To discover whether cyclosporine administered daily in therapeutic equivalent doses for 3 consecutive weeks suppressed host defence, the authors measured the delayed-type hypersensitivity (DTH) skin response to keyhole-limpet hemocyanin (KLH) in rats. Twenty, male, Sprague-Dawley rats were sensitized to KLH and reactivity was confirmed 14 days later. Following sensitization, cyclosporine (20 mg/kg orally) was administered daily for 21 days to 10 rats. The other 10 (control group) received equivalent volumes of diluent (polysorbate 80 and ethanol). There was no difference in the DTH response between the cyclosporine and control groups for 5 weeks following treatment.

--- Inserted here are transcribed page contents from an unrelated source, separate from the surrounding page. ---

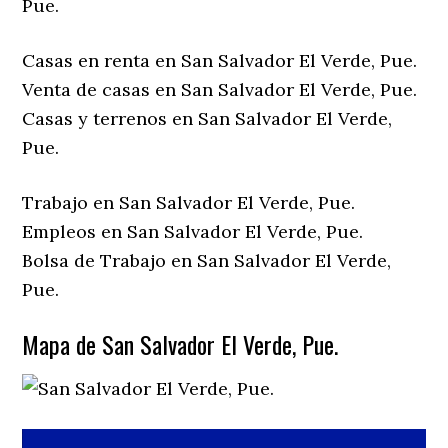
Pue.
Casas en renta en San Salvador El Verde, Pue.
Venta de casas en San Salvador El Verde, Pue.
Casas y terrenos en San Salvador El Verde,
Pue.
Trabajo en San Salvador El Verde, Pue.
Empleos en San Salvador El Verde, Pue.
Bolsa de Trabajo en San Salvador El Verde,
Pue.
Mapa de San Salvador El Verde, Pue.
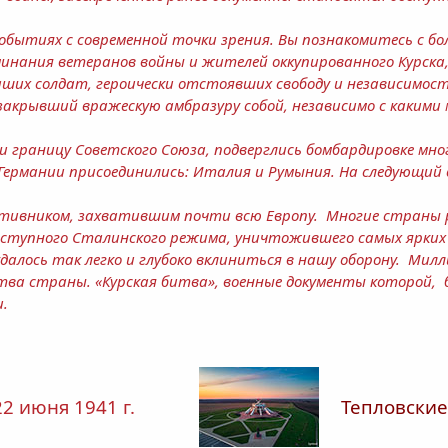
обытиях с современной точки зрения. Вы познакомитесь с б
инания ветеранов войны и жителей оккупированного Курска,
аших солдат, героически отстоявших свободу и независимост
акрывший вражескую амбразуру собой, независимо с какими
 границу Советского Союза, подверглись бомбардировке мно
 Германии присоединились: Италия и Румыния. На следующий 
ротивником, захватившим почти всю Европу. Многие страны
еступного Сталинского режима, уничтожившего самых ярких
алось так легко и глубоко вклиниться в нашу оборону. Мил
ва страны. «Курская битва», военные документы которой, б
.
22 июня 1941 г.
Тепловски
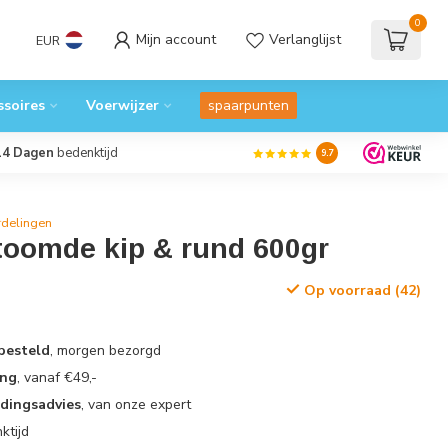
0
Mijn account
Verlanglijst
EUR
ssoires
Voerwijzer
spaarpunten
14 Dagen
bedenktijd
9.7
rdelingen
toomde kip & rund 600gr
Op voorraad (42)
 besteld
, morgen bezorgd
ing
, vanaf €49,-
edingsadvies
, van onze expert
ktijd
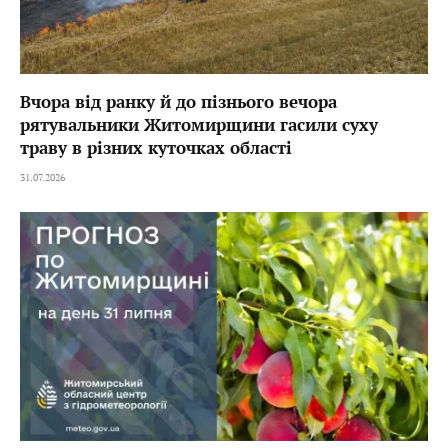
Вчора від ранку й до пізнього вечора
рятувальники Житомирщини гасили суху
траву в різних куточках області
31.07.2026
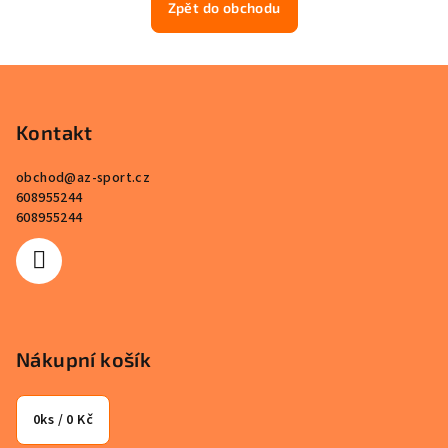
Zpět do obchodu
Z
á
p
Kontakt
a
obchod
@
az-sport.cz
t
608955244
í
608955244
Nákupní košík
0
ks /
0 Kč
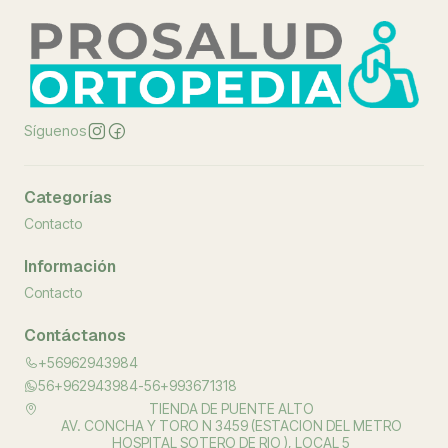
Síguenos
Categorías
Contacto
Información
Contacto
Contáctanos
+56962943984
56+962943984-56+993671318
TIENDA DE PUENTE ALTO
AV. CONCHA Y TORO N 3459 (ESTACION DEL METRO
HOSPITAL SOTERO DE RIO ), LOCAL 5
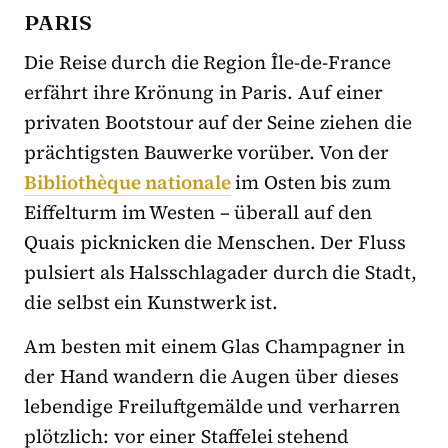
PARIS
Die Reise durch die Region Île-de-France
erfährt ihre Krönung in Paris. Auf einer
privaten Bootstour auf der Seine ziehen die
prächtigsten Bauwerke vorüber. Von der
Bibliothèque nationale
im Osten bis zum
Eiffelturm im Westen – überall auf den
Quais picknicken die Menschen. Der Fluss
pulsiert als Halsschlagader durch die Stadt,
die selbst ein Kunstwerk ist.
Am besten mit einem Glas Champagner in
der Hand wandern die Augen über dieses
lebendige Freiluftgemälde und verharren
plötzlich: vor einer Staffelei stehend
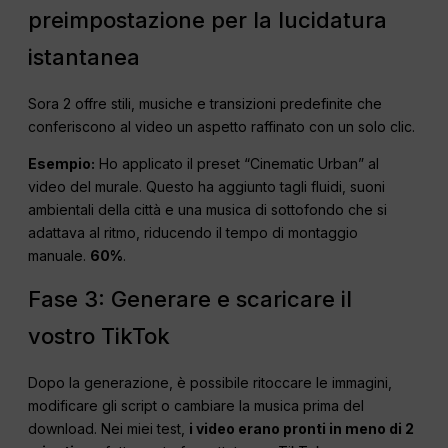
preimpostazione per la lucidatura
istantanea
Sora 2 offre stili, musiche e transizioni predefinite che
conferiscono al video un aspetto raffinato con un solo clic.
Esempio:
Ho applicato il preset “Cinematic Urban” al
video del murale. Questo ha aggiunto tagli fluidi, suoni
ambientali della città e una musica di sottofondo che si
adattava al ritmo, riducendo il tempo di montaggio
manuale.
60%
.
Fase 3: Generare e scaricare il
vostro TikTok
Dopo la generazione, è possibile ritoccare le immagini,
modificare gli script o cambiare la musica prima del
download. Nei miei test,
i video erano pronti in meno di 2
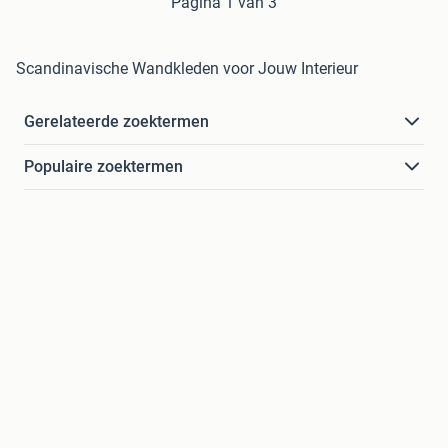
Pagina 1 van 3
Scandinavische Wandkleden voor Jouw Interieur
Gerelateerde zoektermen
Populaire zoektermen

Larger doses of cyclosporine (100 mg/kg) given intraperitoneally 30 minutes before and 6 hours after skin testing, suppressed the DTH response (7.2 mm to 2.4 mm) but resulted in a high mortality (eight of nine rats) at 48 hours. Delayed-type hypersensitivity was also suppressed in the control group but to a lesser extent and with no deaths (6.4 to 3.9 mm, p less than 0.05). Cyclosporine, in therapeutic equivalent doses, does not suppress the nonspecific immune component of host defence as reflected by the DTH skin response in previously sensitized animals. This may partially explain the lower frequency of septic morbidity and mortality in cyclosporine-treated transplant patients, compared with those receiving conventional therapy.